**Aim of the exercise:**
Using the data that follows, return exactly the lines from the one that contains "left elbow: (290, 306, 12)" through the one that contains "left shoulder: (121, 54, -4)", ends included.
(Information)
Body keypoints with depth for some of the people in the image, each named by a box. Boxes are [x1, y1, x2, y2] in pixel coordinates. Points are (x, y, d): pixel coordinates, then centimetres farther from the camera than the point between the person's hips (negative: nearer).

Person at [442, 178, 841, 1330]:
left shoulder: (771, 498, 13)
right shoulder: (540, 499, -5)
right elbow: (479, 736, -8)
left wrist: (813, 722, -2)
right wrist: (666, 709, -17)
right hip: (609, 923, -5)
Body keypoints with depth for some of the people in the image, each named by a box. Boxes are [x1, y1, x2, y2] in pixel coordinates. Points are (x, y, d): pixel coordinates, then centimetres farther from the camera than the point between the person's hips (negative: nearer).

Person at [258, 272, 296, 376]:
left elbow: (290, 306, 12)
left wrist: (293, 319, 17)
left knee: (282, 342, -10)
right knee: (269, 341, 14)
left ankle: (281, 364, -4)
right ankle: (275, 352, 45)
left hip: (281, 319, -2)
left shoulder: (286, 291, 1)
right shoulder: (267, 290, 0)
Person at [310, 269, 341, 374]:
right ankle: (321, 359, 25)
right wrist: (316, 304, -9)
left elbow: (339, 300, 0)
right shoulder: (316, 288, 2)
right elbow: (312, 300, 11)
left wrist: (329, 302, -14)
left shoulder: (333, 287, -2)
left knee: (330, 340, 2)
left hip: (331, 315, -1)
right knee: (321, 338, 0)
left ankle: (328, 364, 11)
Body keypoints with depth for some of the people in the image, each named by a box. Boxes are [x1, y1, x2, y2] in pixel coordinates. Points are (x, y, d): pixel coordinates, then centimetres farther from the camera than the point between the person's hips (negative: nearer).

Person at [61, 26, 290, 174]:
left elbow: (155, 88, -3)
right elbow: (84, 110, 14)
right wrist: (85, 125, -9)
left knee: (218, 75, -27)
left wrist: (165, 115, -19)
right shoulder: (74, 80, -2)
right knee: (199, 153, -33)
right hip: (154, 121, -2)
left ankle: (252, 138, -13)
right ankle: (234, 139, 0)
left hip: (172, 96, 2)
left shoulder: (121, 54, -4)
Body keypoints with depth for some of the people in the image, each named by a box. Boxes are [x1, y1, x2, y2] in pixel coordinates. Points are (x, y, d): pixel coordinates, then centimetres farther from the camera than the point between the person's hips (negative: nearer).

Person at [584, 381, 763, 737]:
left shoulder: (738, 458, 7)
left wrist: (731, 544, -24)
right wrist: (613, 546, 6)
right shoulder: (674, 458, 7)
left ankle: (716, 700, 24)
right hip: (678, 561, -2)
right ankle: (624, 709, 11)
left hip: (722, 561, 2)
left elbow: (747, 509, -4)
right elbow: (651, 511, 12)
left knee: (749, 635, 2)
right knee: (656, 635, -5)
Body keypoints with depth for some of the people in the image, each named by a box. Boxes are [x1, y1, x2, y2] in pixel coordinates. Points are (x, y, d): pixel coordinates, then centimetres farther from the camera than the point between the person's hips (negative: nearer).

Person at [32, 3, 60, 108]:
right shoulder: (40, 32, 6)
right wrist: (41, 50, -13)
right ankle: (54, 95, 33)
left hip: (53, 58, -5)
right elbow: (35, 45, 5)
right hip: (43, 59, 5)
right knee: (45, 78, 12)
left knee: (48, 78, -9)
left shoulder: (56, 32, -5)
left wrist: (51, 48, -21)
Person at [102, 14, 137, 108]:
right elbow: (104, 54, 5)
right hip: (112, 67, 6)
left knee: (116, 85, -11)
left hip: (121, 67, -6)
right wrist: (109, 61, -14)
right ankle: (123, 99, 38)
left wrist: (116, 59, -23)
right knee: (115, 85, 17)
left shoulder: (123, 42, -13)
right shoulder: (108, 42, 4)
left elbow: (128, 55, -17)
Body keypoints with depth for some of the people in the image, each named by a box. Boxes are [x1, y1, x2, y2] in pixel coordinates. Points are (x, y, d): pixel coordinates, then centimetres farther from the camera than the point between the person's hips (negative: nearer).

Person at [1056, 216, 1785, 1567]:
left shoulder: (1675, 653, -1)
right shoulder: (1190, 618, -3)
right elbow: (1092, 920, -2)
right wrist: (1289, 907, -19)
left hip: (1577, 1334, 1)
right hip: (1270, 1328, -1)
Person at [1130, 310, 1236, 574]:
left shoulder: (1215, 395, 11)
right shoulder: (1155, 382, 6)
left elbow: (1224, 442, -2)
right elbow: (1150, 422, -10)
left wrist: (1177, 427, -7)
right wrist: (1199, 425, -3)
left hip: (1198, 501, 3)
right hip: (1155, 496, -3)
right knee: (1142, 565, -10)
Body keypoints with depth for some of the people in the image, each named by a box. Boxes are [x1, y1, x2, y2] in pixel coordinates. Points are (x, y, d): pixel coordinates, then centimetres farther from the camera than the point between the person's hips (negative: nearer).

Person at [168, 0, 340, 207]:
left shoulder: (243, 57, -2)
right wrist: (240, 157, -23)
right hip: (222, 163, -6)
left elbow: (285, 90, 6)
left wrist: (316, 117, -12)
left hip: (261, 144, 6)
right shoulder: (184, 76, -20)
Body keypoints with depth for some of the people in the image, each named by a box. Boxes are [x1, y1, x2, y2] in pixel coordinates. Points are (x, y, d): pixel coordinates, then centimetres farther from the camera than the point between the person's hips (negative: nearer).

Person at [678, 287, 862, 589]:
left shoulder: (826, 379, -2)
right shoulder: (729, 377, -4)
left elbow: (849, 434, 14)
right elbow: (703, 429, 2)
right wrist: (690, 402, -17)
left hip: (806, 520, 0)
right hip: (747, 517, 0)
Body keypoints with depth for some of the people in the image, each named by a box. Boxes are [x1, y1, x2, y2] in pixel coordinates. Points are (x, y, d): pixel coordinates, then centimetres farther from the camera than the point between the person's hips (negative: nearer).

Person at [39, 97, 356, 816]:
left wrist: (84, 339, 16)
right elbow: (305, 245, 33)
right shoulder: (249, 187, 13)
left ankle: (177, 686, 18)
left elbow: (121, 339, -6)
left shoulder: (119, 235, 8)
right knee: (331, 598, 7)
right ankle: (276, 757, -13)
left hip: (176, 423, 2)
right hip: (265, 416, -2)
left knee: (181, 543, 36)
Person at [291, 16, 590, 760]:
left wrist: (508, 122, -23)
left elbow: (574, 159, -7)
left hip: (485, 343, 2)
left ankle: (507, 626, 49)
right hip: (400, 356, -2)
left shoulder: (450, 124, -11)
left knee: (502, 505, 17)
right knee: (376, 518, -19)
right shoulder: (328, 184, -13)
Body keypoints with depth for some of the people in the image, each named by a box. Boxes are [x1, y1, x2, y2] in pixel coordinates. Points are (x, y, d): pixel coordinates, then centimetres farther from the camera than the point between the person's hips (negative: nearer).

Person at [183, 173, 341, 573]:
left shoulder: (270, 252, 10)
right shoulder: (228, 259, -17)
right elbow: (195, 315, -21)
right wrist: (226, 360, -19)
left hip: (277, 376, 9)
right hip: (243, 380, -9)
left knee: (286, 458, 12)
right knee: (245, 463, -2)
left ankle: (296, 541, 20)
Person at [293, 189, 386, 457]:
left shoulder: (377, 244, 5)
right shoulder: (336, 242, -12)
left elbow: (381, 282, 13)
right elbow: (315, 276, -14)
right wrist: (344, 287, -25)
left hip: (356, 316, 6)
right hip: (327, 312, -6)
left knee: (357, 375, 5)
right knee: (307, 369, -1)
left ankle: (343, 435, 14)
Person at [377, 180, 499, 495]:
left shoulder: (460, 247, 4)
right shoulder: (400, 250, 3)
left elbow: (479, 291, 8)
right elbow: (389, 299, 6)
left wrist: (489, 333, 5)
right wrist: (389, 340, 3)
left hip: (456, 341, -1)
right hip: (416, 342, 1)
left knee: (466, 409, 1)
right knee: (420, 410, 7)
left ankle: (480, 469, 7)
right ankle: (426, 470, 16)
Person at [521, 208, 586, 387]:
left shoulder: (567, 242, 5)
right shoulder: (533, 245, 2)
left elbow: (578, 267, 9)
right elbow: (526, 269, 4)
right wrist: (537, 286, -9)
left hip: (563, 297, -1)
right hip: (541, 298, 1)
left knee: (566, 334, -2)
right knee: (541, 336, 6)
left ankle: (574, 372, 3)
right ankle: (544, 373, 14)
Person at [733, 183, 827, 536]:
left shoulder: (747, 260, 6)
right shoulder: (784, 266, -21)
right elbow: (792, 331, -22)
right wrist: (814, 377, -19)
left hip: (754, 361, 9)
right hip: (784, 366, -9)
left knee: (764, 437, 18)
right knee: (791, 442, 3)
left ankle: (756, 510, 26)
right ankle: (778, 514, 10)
(End Information)
**Solution below:**
left elbow: (290, 306, 12)
left wrist: (293, 319, 17)
left knee: (282, 342, -10)
right knee: (269, 341, 14)
left ankle: (281, 364, -4)
right ankle: (275, 352, 45)
left hip: (281, 319, -2)
left shoulder: (286, 291, 1)
right shoulder: (267, 290, 0)
Person at [310, 269, 341, 374]:
right ankle: (321, 359, 25)
right wrist: (316, 304, -9)
left elbow: (339, 300, 0)
right shoulder: (316, 288, 2)
right elbow: (312, 300, 11)
left wrist: (329, 302, -14)
left shoulder: (333, 287, -2)
left knee: (330, 340, 2)
left hip: (331, 315, -1)
right knee: (321, 338, 0)
left ankle: (328, 364, 11)
Body keypoints with depth for some of the people in the image, each named by a box. Boxes are [x1, y1, x2, y2] in pixel coordinates. Points are (x, y, d): pixel coordinates, then centimetres farther from the camera than the point between the person's hips (negative: nearer).

Person at [61, 26, 290, 174]:
left elbow: (155, 88, -3)
right elbow: (84, 110, 14)
right wrist: (85, 125, -9)
left knee: (218, 75, -27)
left wrist: (165, 115, -19)
right shoulder: (74, 80, -2)
right knee: (199, 153, -33)
right hip: (154, 121, -2)
left ankle: (252, 138, -13)
right ankle: (234, 139, 0)
left hip: (172, 96, 2)
left shoulder: (121, 54, -4)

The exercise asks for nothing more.